I need a list that shows all the ways that the numbers 1-6 can combine between themselves and with another group of the same set of numbers. Order does not matter and (this is what I assume is the tricky part) only groups of (2,3,4, and 5) numbers should be considered. I have no idea how to calculate this and I figured it was probably trivial for the math whizzes around here.
Is this with or without replacement? i.e. can you have 11, 22, 33, etc.?
Excellent question I didn't think of. I wouldn't want that.
I'm not quite sure that I understood your problem correctly, but I think you're asking for every combination of numbers in the set {1, 2, 3, 4, 5, 6} of lengths 2 through 5, without repeats. If I'm right, then this should be the list, which I wrote a simple program to generate (and you could also do this by hand fairly quickly). If you want to see the code, which I highly doubt you do, I can post it later.
Length 2:
1 2
1 3
1 4
1 5
1 6
2 3
2 4
2 5
2 6
3 4
3 5
3 6
4 5
4 6
5 6
Length 3:
1 2 3
1 2 4
1 2 5
1 2 6
1 3 4
1 3 5
1 3 6
1 4 5
1 4 6
1 5 6
2 3 4
2 3 5
2 3 6
2 4 5
2 4 6
2 5 6
3 4 5
3 4 6
3 5 6
4 5 6
Length 4:
1 2 3 4
1 2 3 5
1 2 3 6
1 2 4 5
1 2 4 6
1 2 5 6
1 3 4 5
1 3 4 6
1 3 5 6
1 4 5 6
2 3 4 5
2 3 4 6
2 3 5 6
2 4 5 6
3 4 5 6
Length 5:
1 2 3 4 5
1 2 3 4 6
1 2 3 5 6
1 2 4 5 6
1 3 4 5 6
2 3 4 5 6
Lucid,
Thanks for the reply.

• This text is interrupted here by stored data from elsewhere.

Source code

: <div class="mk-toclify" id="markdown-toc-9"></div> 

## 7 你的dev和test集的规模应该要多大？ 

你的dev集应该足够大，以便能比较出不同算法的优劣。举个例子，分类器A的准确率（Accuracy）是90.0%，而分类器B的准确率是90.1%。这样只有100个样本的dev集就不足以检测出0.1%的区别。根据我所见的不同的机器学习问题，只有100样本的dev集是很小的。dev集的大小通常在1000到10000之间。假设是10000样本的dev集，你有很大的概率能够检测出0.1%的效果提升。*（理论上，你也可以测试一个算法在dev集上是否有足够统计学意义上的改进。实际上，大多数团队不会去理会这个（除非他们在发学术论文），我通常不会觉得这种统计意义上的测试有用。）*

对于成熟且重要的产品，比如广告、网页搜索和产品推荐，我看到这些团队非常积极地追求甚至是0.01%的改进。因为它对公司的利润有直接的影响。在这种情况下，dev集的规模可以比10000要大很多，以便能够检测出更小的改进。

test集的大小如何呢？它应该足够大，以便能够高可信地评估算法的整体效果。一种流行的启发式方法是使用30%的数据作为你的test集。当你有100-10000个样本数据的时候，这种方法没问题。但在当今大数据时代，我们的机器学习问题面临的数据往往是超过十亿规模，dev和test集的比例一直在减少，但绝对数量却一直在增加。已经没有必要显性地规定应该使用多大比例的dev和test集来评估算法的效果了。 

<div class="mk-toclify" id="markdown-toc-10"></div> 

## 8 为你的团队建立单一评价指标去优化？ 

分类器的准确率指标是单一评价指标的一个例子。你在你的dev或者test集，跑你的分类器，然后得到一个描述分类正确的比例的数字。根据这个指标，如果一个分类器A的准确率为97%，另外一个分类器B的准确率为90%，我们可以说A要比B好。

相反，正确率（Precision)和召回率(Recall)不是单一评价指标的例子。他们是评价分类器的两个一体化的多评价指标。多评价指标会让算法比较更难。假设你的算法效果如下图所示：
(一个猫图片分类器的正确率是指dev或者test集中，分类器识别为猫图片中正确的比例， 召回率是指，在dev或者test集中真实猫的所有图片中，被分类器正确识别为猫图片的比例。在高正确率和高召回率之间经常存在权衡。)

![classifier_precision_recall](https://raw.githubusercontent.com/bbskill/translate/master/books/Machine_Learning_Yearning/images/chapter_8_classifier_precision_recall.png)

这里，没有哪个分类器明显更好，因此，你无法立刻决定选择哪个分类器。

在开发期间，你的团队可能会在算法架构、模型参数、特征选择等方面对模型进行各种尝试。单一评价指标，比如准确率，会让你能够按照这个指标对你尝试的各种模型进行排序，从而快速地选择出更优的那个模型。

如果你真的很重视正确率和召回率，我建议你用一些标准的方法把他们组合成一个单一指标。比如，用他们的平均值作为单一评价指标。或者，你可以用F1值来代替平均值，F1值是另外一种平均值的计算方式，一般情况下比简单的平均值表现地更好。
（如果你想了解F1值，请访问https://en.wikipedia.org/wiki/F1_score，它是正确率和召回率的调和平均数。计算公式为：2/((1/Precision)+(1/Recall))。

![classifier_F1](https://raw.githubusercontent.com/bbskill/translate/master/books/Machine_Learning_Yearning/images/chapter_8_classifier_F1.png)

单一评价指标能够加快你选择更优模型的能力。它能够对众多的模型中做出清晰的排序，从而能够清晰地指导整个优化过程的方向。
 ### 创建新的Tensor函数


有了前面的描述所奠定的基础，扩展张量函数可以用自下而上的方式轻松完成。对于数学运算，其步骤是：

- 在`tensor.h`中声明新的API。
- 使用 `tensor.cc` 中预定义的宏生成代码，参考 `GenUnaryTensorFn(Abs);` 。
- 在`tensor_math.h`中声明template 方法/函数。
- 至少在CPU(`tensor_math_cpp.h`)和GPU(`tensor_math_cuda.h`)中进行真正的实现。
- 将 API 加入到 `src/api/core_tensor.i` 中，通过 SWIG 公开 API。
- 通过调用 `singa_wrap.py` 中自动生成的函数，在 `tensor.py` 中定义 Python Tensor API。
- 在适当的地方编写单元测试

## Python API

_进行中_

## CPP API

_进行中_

That shows all the ways that the numbers 1-6 can combine between themselves of lengths 2-5. For my whole problem to be solved I also need that group of combinations compared in the same way against another group of the same set of numbers. I'm terrible at word problems so I hope I'm phrasing this clearly.
billybobsky
2009-10-14, 12:15
what? what do you mean by compared?
Rather than abstracting it, tell us what you're actually trying to do and we might understand the question better. Right now I'm unclear what you mean - it might make more sense with some context.
Yeah, I'm having trouble understanding what you want to do with the second set. You stated that you don't want any repeated numbers in the list (like 11, or 11451) so I don't see what the second set would add to the list, seeing as they are the same numbers. A clarification of what the second set signifies would be nice, as well as putting the problem in context as Bryson suggested.